Disarmo il cuore
Publish date 18-12-2018
di Claudio Monge - Gli ebrei usano una parola molto conosciuta e significativa, shalom, che troviamo in 250 ricorrenze in forme verbali e nominali nel solo Antico Testamento, con non meno di quattordici significazioni diverse, sebbene tutte rimandino ad un significato fondamentale: un augurio di pienezza o benessere in tutti i settori della vita. Il senso è sia religioso che secolare.
Shalom (come del resto l’arabo salām che condivide la stessa radice semitica, ripetuto decine di volte nei saluti quotidiani), non veicola, quindi, semplicemente un concetto negativo: assenza di aggressione, di violenza o guerra! Pace è una nozione positiva, “performativa”, che ha un suo proprio contenuto. Quando qualcuno dice “Shalom” o “Pace su di te”, non significa “spero che tu non abbia problemi” ma “spero che tu sia gratificato dai beni più grandi!”. È una vera “benedizione” o berakhah, che porta sicuramente frutto solo se proviene da Dio: un Dio che non si stanca di “dire bene” delle sue creature e del mondo da lui creato, malgrado le molteplici ferite inferte a questa creazione, ferite inferte dagli uomini, talvolta anche in nome delle religioni di cui dicono di essere perfetti interpreti. Ora, bisogna diffidare della facile identificazione tra violenza e religioni, perché se le religioni nella storia hanno legittimato atroci violenze, hanno altresì rappresentato una radicale contestazione della violenza. Ma là dove hanno talvolta fallito in questa missione, è quando hanno ceduto alla paradossale convinzione di essere portatrici di pace e di bene e che il male, o Satana in persona, appartenesse esclusivamente agli altri. Quando si è convinti di incarnare “il bene”, ci si sente autorizzati a ostacolare e combattere con qualunque mezzo tutto quello che si ritiene sia contrario ai propri principi.

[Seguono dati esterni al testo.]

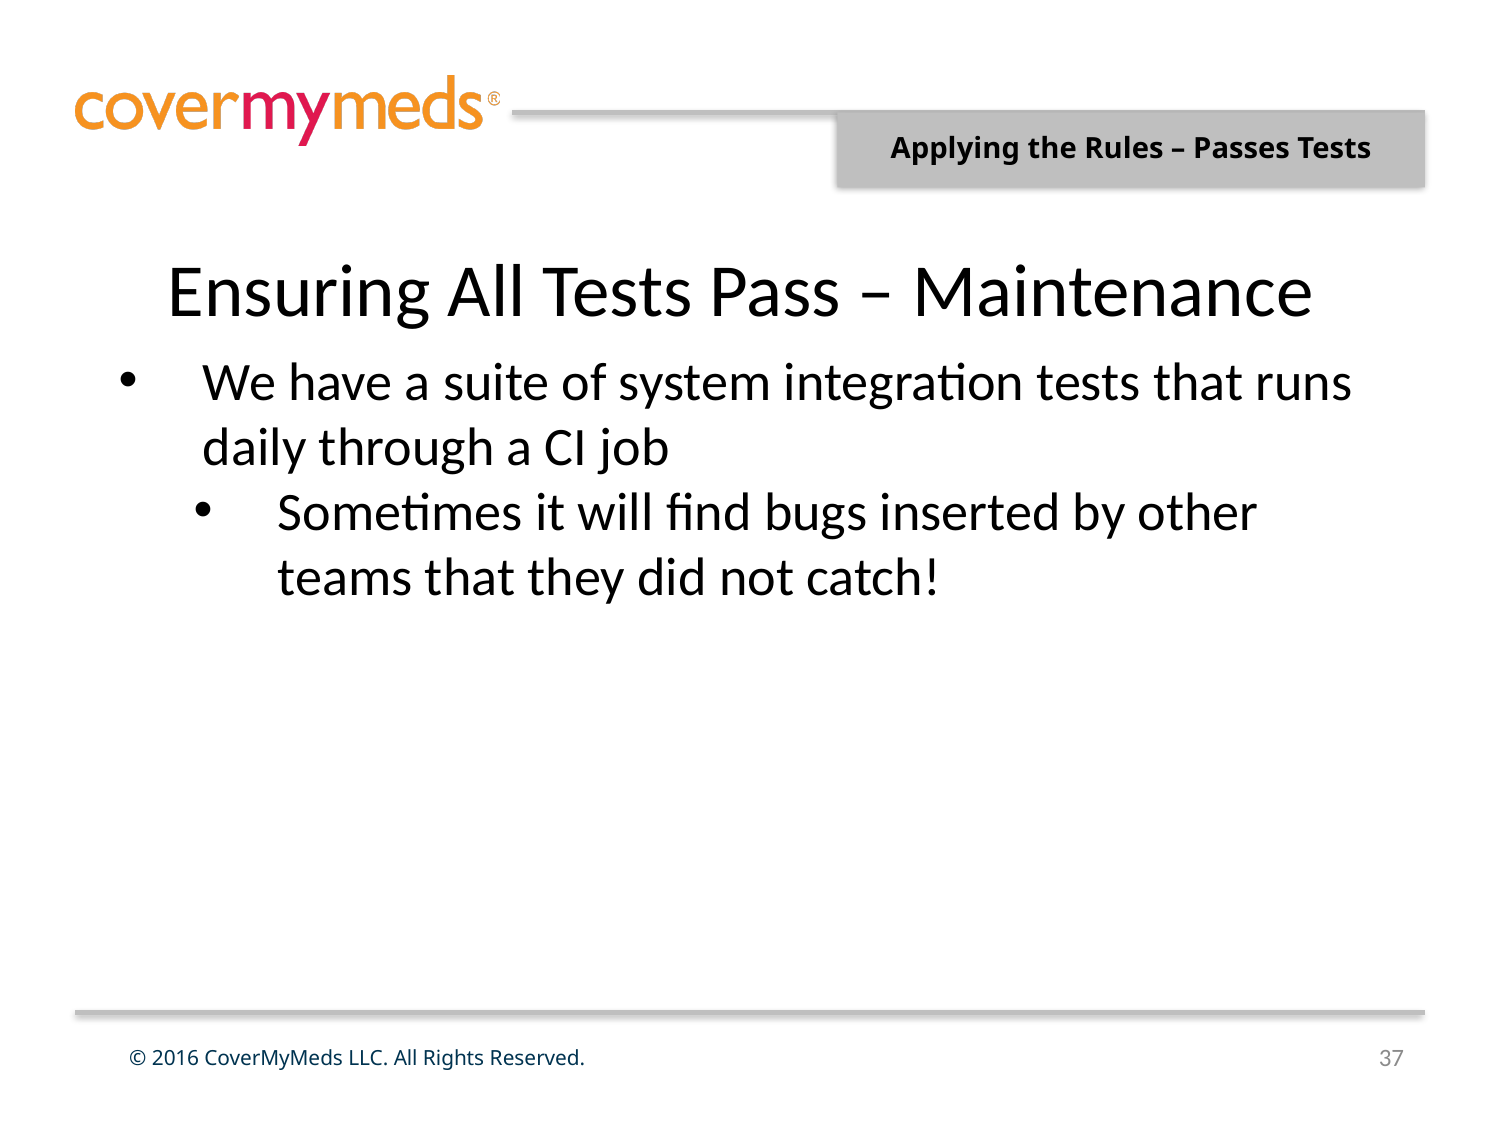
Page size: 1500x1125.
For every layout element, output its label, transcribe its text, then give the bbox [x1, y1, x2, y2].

picture [74, 74, 501, 146]
text_box We have a suite of system integration tests that runs daily through a CI job Sometimes it will find bugs inserted by other teams that they did not catch! [103, 338, 1400, 614]
text_box Applying the Rules – Passes Tests [837, 129, 1425, 165]
text_box [837, 113, 1426, 188]
title Ensuring All Tests Pass – Maintenance [103, 233, 1379, 338]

I mistici ricordano alle religioni che la loro finalità è trascendente, e che devono indicare Dio e non annetterselo trasformandolo in un idolo, magari usando anche strumentalmente la memoria di gravi sofferenze del passato per autorizzarsi qualsiasi nefandezza nel presente! Ora, tornando a quanto dicevamo in apertura, la vera pace è un dono gratuito dell’Onnipotente. Le religioni, coscienti di questa realtà, orientano ad un percorso di comunione con questa Sorgente della pace, e propongono, prima di tutto, dei percorsi di costruzione ed esperienza di una pace interiore, che passano per il “disarmo del cuore”: un vertice del combattimento spirituale.
Solo così si capisce che la pace è globale e relazionale: tra sé e sé, tra sé e gli altri, tra sé e la natura. Il pluralismo religioso è un contributo indispensabile alla pace, che non potrà mai concretizzarsi senza le religioni e senza un dialogo tra di esse, dove i credenti siano impegnati nelle loro relazioni e nella loro vita sociale. Certo, il dialogo spirituale è ancora più esigente e richiede una maggiore libertà: è rifiuto della stigmatizzazione dell’altro, è capacità di mettersi in ascolto, è consapevolezza di aver bisogno della fede dell’altro per crescere nella propria. Il vero dialogo spirituale apre all’ospitalità spirituale che è abbandono frutto della fiducia, quando, come diceva frère Christophe di Tibhirine, che presto sarà beatificato insieme ai compagni martiri d’Algeria, la nudità del “Ti amo” di Dio, ci denuda.